*Task item:* Set out the material below as a Markdown table with the columns Row and Line. Cover only the lines from the one containing "使用以下链接通过 OpenVPN 连接到 tryhackme 网络" through the end of the material, both included, and leave out blank lines.

*Source material:*
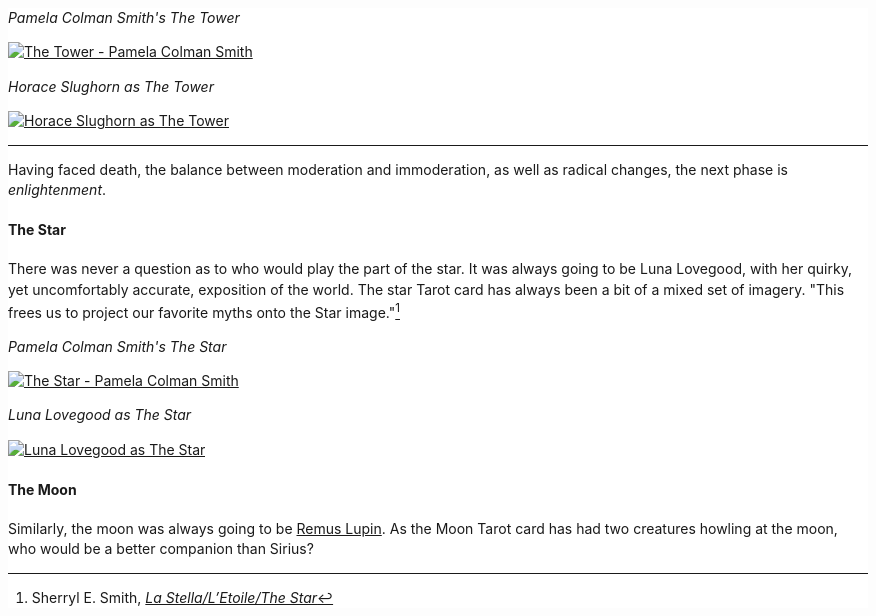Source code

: <div class="folderList">
<div class="postPreview">

_Pamela Colman Smith's The Tower_

<a href="https://en.wikipedia.org/wiki/The_Tower_(tarot_card)">
  <img src="https://upload.wikimedia.org/wikipedia/commons/5/53/RWS_Tarot_16_Tower.jpg" width="300px" alt="The Tower - Pamela Colman Smith" />
</a>
</div>

<div class="postPreview">

_Horace Slughorn as The Tower_

<a href="/images/scavengerhunts/2023-trawlawnys-tarot/cards/16-the-tower.png">
  <img src="/images/scavengerhunts/2023-trawlawnys-tarot/cards/16-the-tower.png" alt="Horace Slughorn as The Tower" />
</a>
</div>
</div>

<hr/>

Having faced death, the balance between moderation and immoderation, as well as radical changes, the next phase is _enlightenment_.

#### The Star

There was never a question as to who would play the part of the star. It was always going to be Luna Lovegood, with her quirky, yet uncomfortably accurate, exposition of the world. The star Tarot card has always been a bit of a mixed set of imagery. "This frees us to project our favorite myths onto the Star image."[^11]

[^11]: Sherryl E. Smith, [_La Stella/L’Etoile/The Star_](https://tarot-heritage.com/from-trionfi-to-majorarcana/la-stella-letoile-the-star/)

<div class="folderList">
<div class="postPreview">

_Pamela Colman Smith's The Star_

<a href="https://en.wikipedia.org/wiki/The_Star_(tarot_card)">
  <img src="https://upload.wikimedia.org/wikipedia/commons/d/db/RWS_Tarot_17_Star.jpg" width="300px" alt="The Star - Pamela Colman Smith" />
</a>
</div>

<div class="postPreview">

_Luna Lovegood as The Star_

<a href="/images/scavengerhunts/2023-trawlawnys-tarot/cards/17-the-star.png">
  <img src="/images/scavengerhunts/2023-trawlawnys-tarot/cards/17-the-star.png" alt="Luna Lovegood as The Star" />
</a>
</div>
</div>

#### The Moon

Similarly, the moon was always going to be [Remus Lupin](https://harrypotter.fandom.com/wiki/Remus_Lupin). As the Moon Tarot card has had two creatures howling at the moon, who would be a better companion than Sirius?


[^1]: Hajo Banzhaf, _Tarot and the Journey of the Hero_
[^2]: [Eva Deverell, _The Fool’s Journey (Part 1)_](https://www.eadeverell.com/the-fools-journey/)
[^4]: J.K. Rowling, _Harry Potter and the Half-Blood Prince_
[^5]: J.K. Rowling. _Harry Potter and the Prisoner of Azkaban_
[^6]: _Harry Potter and the Deathly Hallows - Part 2_
[^7]: _Harry Potter and the Philosopher's Stone_
[^8]: _Harry Potter and the Order of the Phoenix_
[^9]: J.K. Rowling. _Harry Potter and the Deathly Hallows_
[^10]: Sherryl E. Smith, [_L’Eremita/L’Ermite/The Hermit_](https://tarot-heritage.com/from-trionfi-to-majorarcana/leremita-lermite-the-hermit/)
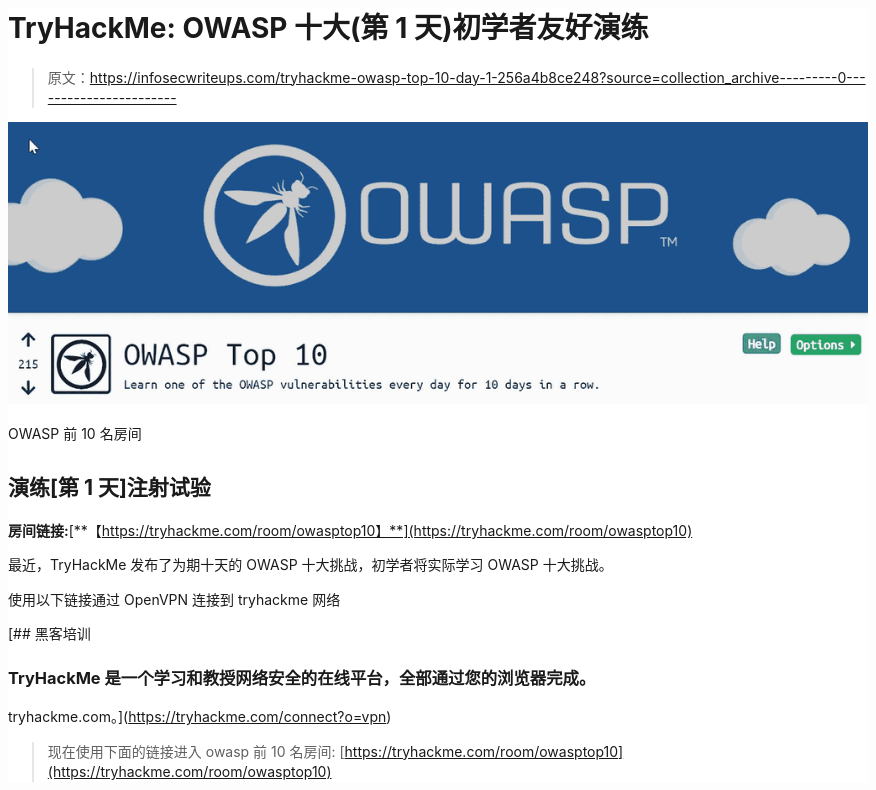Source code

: # TryHackMe: OWASP 十大(第 1 天)初学者友好演练

> 原文：<https://infosecwriteups.com/tryhackme-owasp-top-10-day-1-256a4b8ce248?source=collection_archive---------0----------------------->

![](img/7aa3daf097bf75d0f6ed3b2f58d1b626.png)

OWASP 前 10 名房间

## 演练[第 1 天]注射试验

**房间链接:**[**【https://tryhackme.com/room/owasptop10】**](https://tryhackme.com/room/owasptop10)

最近，TryHackMe 发布了为期十天的 OWASP 十大挑战，初学者将实际学习 OWASP 十大挑战。

使用以下链接通过 OpenVPN 连接到 tryhackme 网络

[](https://tryhackme.com/connect?o=vpn) [## 黑客培训

### TryHackMe 是一个学习和教授网络安全的在线平台，全部通过您的浏览器完成。

tryhackme.com。](https://tryhackme.com/connect?o=vpn) 

> 现在使用下面的链接进入 owasp 前 10 名房间:
> [https://tryhackme.com/room/owasptop10](https://tryhackme.com/room/owasptop10)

*Problem solution:*
| Row | Line |
|---|---|
| 1 | 使用以下链接通过 OpenVPN 连接到 tryhackme 网络 |
| 2 | [](https://tryhackme.com/connect?o=vpn) [## 黑客培训 |
| 3 | ### TryHackMe 是一个学习和教授网络安全的在线平台，全部通过您的浏览器完成。 |
| 4 | tryhackme.com。](https://tryhackme.com/connect?o=vpn)  |
| 5 | > 现在使用下面的链接进入 owasp 前 10 名房间: |
| 6 | > [https://tryhackme.com/room/owasptop10](https://tryhackme.com/room/owasptop10) |